How to create a dialogue system using OpenAI and Charactr API?

The main idea is to send three requests:

  1. sending an audio sample to Whisper (ASR) to convert speech to text,
  2. then sending this text to ChatGPT to get a text response,
  3. finally sending this response to gemelo.ai TTS to convert text to speech and get a voice response.

This is one iteration of the dialogue. To have a longer conversation, we can repeat these three steps many times and collect text responses to keep context. We can implement such a dialogue system in a few small steps:

  1. First install the charactr-api-sdk library to be able to use gemelo.ai API for gemelo.ai TTS and openai library to be able to use OpenAI API for Whisper and ChatGPT.
pip install charactr-api-sdk openai

Install also other required libraries.

pip install requests ipywebrtc ipython
  1. Load all required libraries.
import json
from typing import Dict, List

import IPython.display
import openai
import requests
from charactr_api import CharactrAPISDK, Credentials
from ipywebrtc import AudioRecorder, CameraStream
  1. Set up your keys for OpenAI and gemelo.ai API so that you can connect to them with your accounts.
openai_api_key = 'xxxx'
charactr_client_key = 'yyyy'
charactr_api_key = 'zzzz'

openai.api_key = openai_api_key
  1. Create CharactrAPISDK instance using your gemelo.ai keys. It allows you to use TTS and choose a voice.
credentials = Credentials(client_key=charactr_client_key, api_key=charactr_api_key)
charactr_api = CharactrAPISDK(credentials)
  1. Check the list of available voices to choose one of them.
charactr_api.tts.get_voices()

You get the list of available voices as output. Choose a voice and set up voice_id variable - this voice will be used to generate voice responses.

voice_id = 136
  1. Set up a model and other parameters for ChatGPT. The list of all parameters and their explanations you can find here: https://platform.openai.com/docs/api-reference/chat/create
model = 'gpt-3.5-turbo'
parameters = {
    'temperature': 0.8,
    'max_tokens': 150,
    'top_p': 1,
    'presence_penalty': 0,
    'frequency_penalty': 0,
    'stop': None
}

Using the above parameters, define a function that generates a text response with ChatGPT based on history of conversation (context) and a current request. It updates the conversation.

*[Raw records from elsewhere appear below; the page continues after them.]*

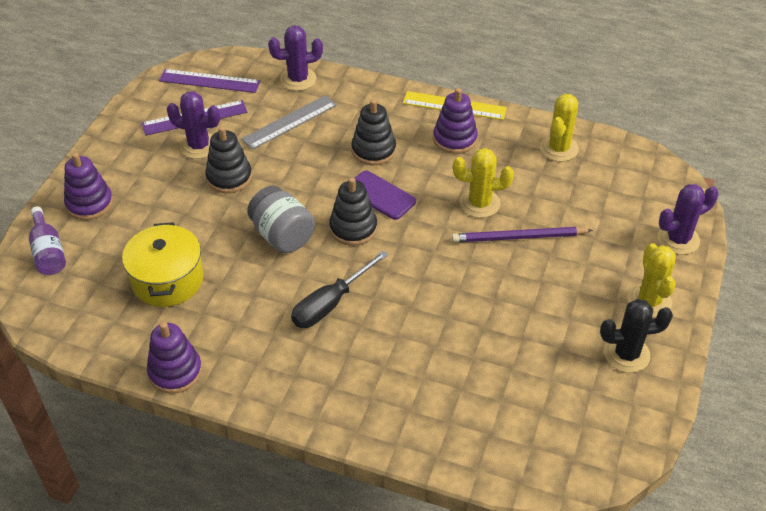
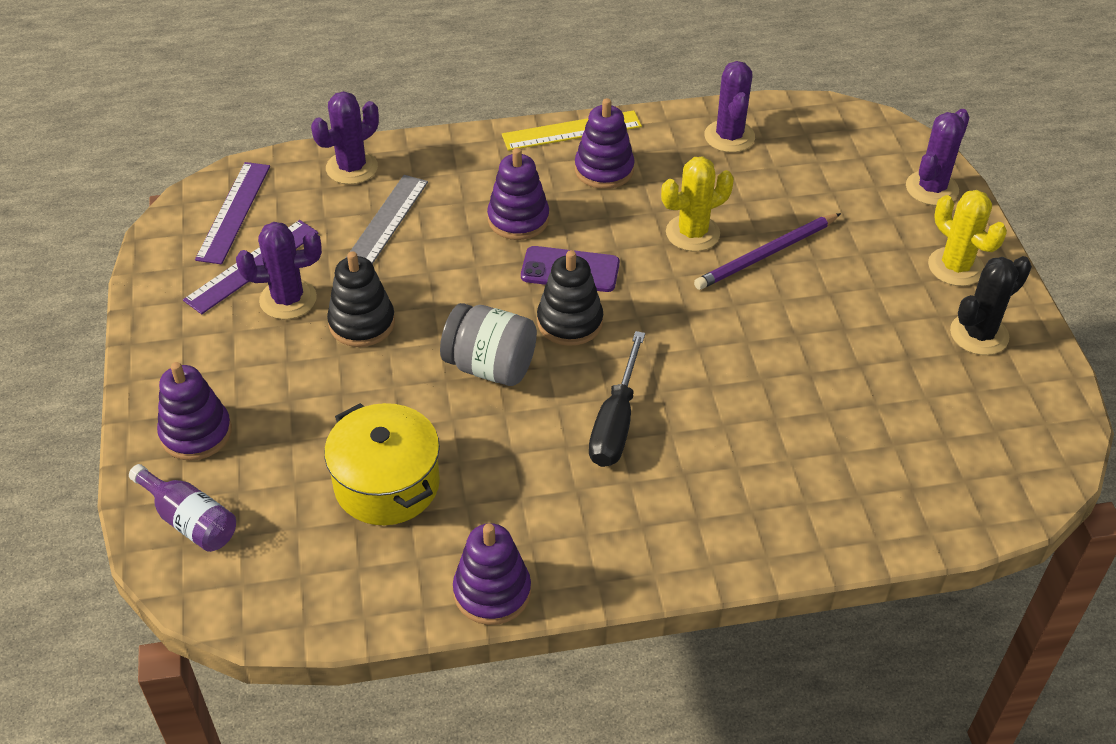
camera: 30 degrees left, 0 degrees up
purple ruler [159,69,260,93] -> purple ruler turned 60 degrees counterclockwise [195,162,270,264]
black stacking toy [351,99,396,165] -> purple stacking toy [487,148,549,240]
yellow cactus [540,94,579,162] -> purple cactus [704,61,755,153]

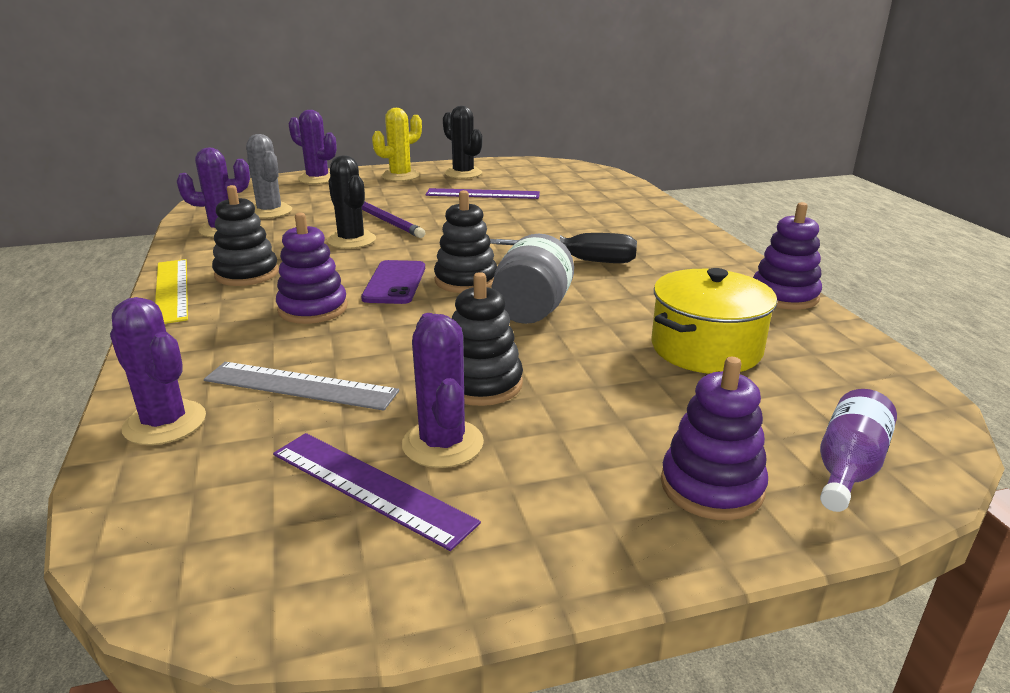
camera: 95 degrees left, 20 degrees down
purple ruler [195,162,270,264] -> purple ruler moved to [425,188,540,199]
purple stacking toy [575,98,635,189] -> black stacking toy [212,185,279,286]
yellow cactus [661,157,734,252] -> black cactus [327,155,376,249]
none -> grey cactus [246,134,292,219]

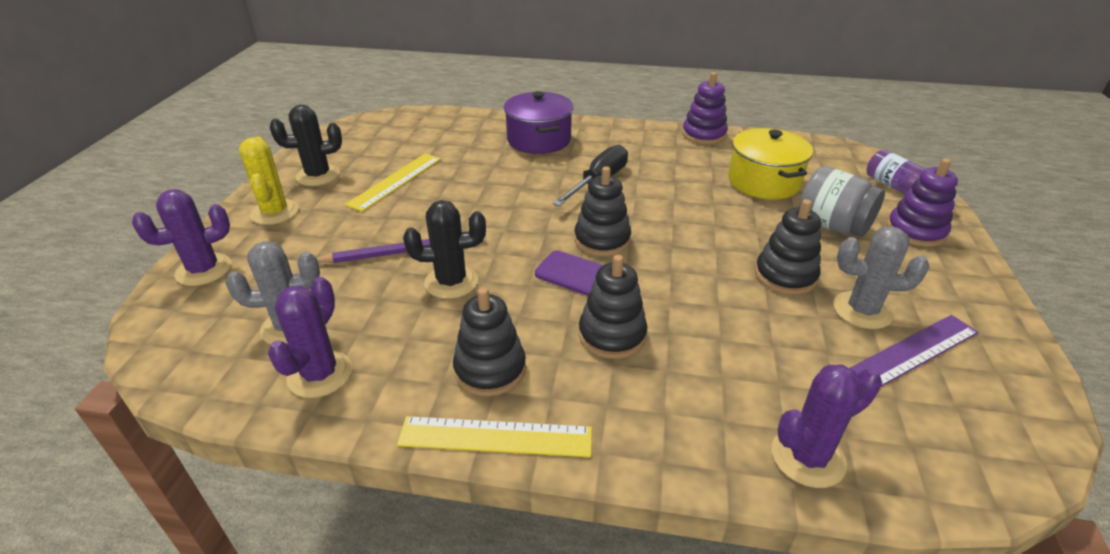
camera: 65 degrees left, 10 degrees up
grey ruler [204,362,399,411] -> none
purple stacking toy [276,213,347,324] -> black stacking toy [579,255,647,359]
purple cactus [402,313,484,468] -> grey cactus [833,226,929,329]
purple ruler [425,188,540,199] -> yellow ruler [345,154,441,212]
grey jar [492,234,574,324] -> grey jar moved to [798,166,885,237]
none -> purple pot [504,91,573,154]

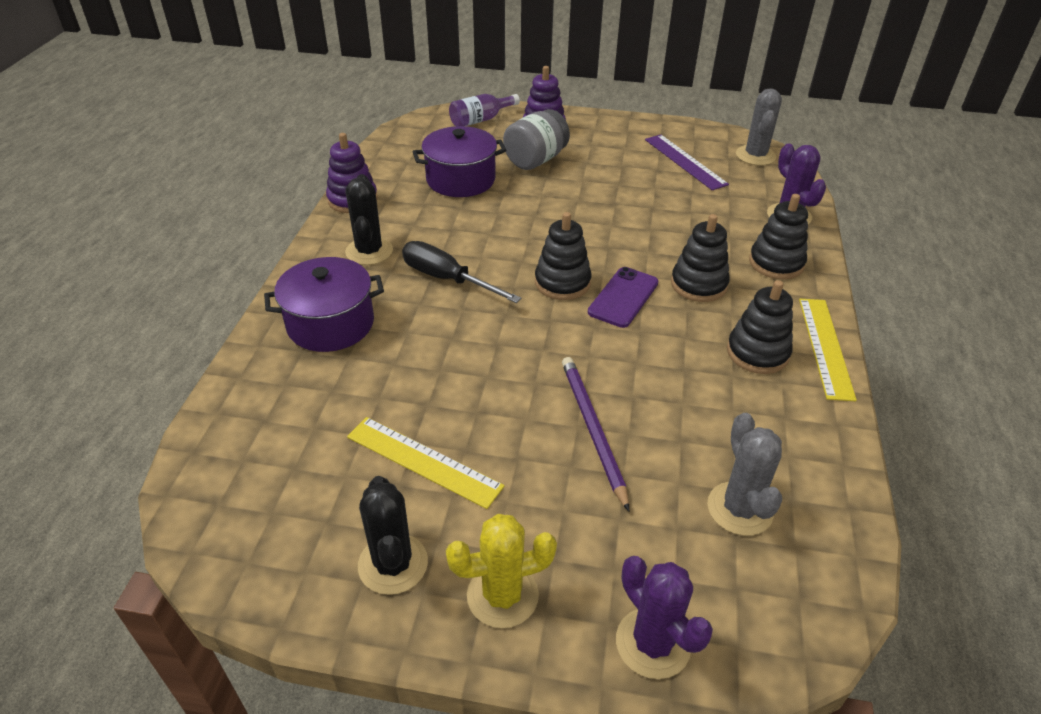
camera: 90 degrees left, 5 degrees up
purple cactus [268,277,352,398] -> none
black cactus [403,200,486,299] -> black cactus moved to [345,174,393,265]
yellow pot [728,128,813,200] -> purple pot [413,126,506,197]
black stacking toy [755,199,821,295] -> black stacking toy moved to [749,194,808,279]
grey cactus [833,226,929,329] -> grey cactus moved to [736,89,782,166]

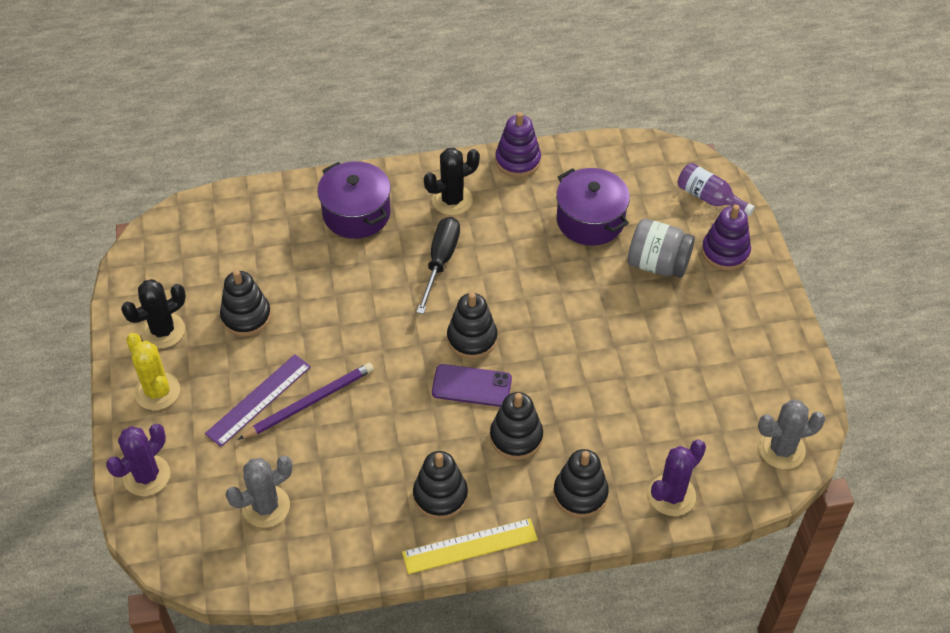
camera: 70 degrees right, 10 degrees up
yellow ruler [347,417,505,509] -> black stacking toy [220,270,271,336]
purple ruler [645,135,729,190] -> purple ruler moved to [205,354,311,447]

def update_conversation(request: str, conversation: List[Dict]) -> None:
    """
    Run a request to ChatGPT to get a response 
    and update the conversation.
    """
    try:
        user_request = {'role': 'user', 'content': request}
        conversation.append(user_request)
        result = openai.ChatCompletion.create(model=model,
                                              messages=conversation,
                                              **parameters)
        response = result['choices'][0]['message']['content'].strip()
        bot_response = {'role': 'assistant', 'content': response}
        conversation.append(bot_response)
    except Exception as e:
        raise Exception(e)

Next describe a bot and set up conversation variable.

conversation = [{'role': 'system', 'content': 'You are AI Assistant.'}]
  1. Define a function that runs a request to Whisper to convert speech to text. The list of all parameters and their explanations you can find here: https://platform.openai.com/docs/api-reference/audio
def speech2text(audio_path: str) -> str:
    """Run a request to Whisper to convert speech to text."""
    try:
        with open(audio_path, 'rb') as audio_f:
            result = openai.Audio.transcribe('whisper-1', audio_f)
        text = result['text']
    except Exception as e:
        raise Exception(e)
    return text
  1. Create an audio recorder in a notebook.
camera = CameraStream(constraints={'audio': True, 'video': False})
recorder = AudioRecorder(stream=camera)
recorder

Use record button within a notebook to record your request. Then save your recording.

temp_path = 'recording.webm'
with open(temp_path, 'wb') as f:
    f.write(recorder.audio.value)
  1. Generate a voice response with Whisper, ChatGPT and gemelo.ai TTS that answers your recording.
# convert the recorded audio to text
input_text = speech2text(temp_path)
# generate a text response and update conversation
update_conversation(input_text, conversation)
# convert a text response to speech
tts_result = charactr_api.tts.convert(voice_id, conversation[-1]['content'])

It returns Audio object that contains fields: data, type, duration_ms, size_bytes. To listen to the output voice response in a notebook, run:

IPython.display.Audio(tts_result['data'])

You can also save the output voice response as a file.

with open('output.wav', 'wb') as f:
    f.write(tts_result['data'])

To continue the conversation, repeat steps 8 and 9.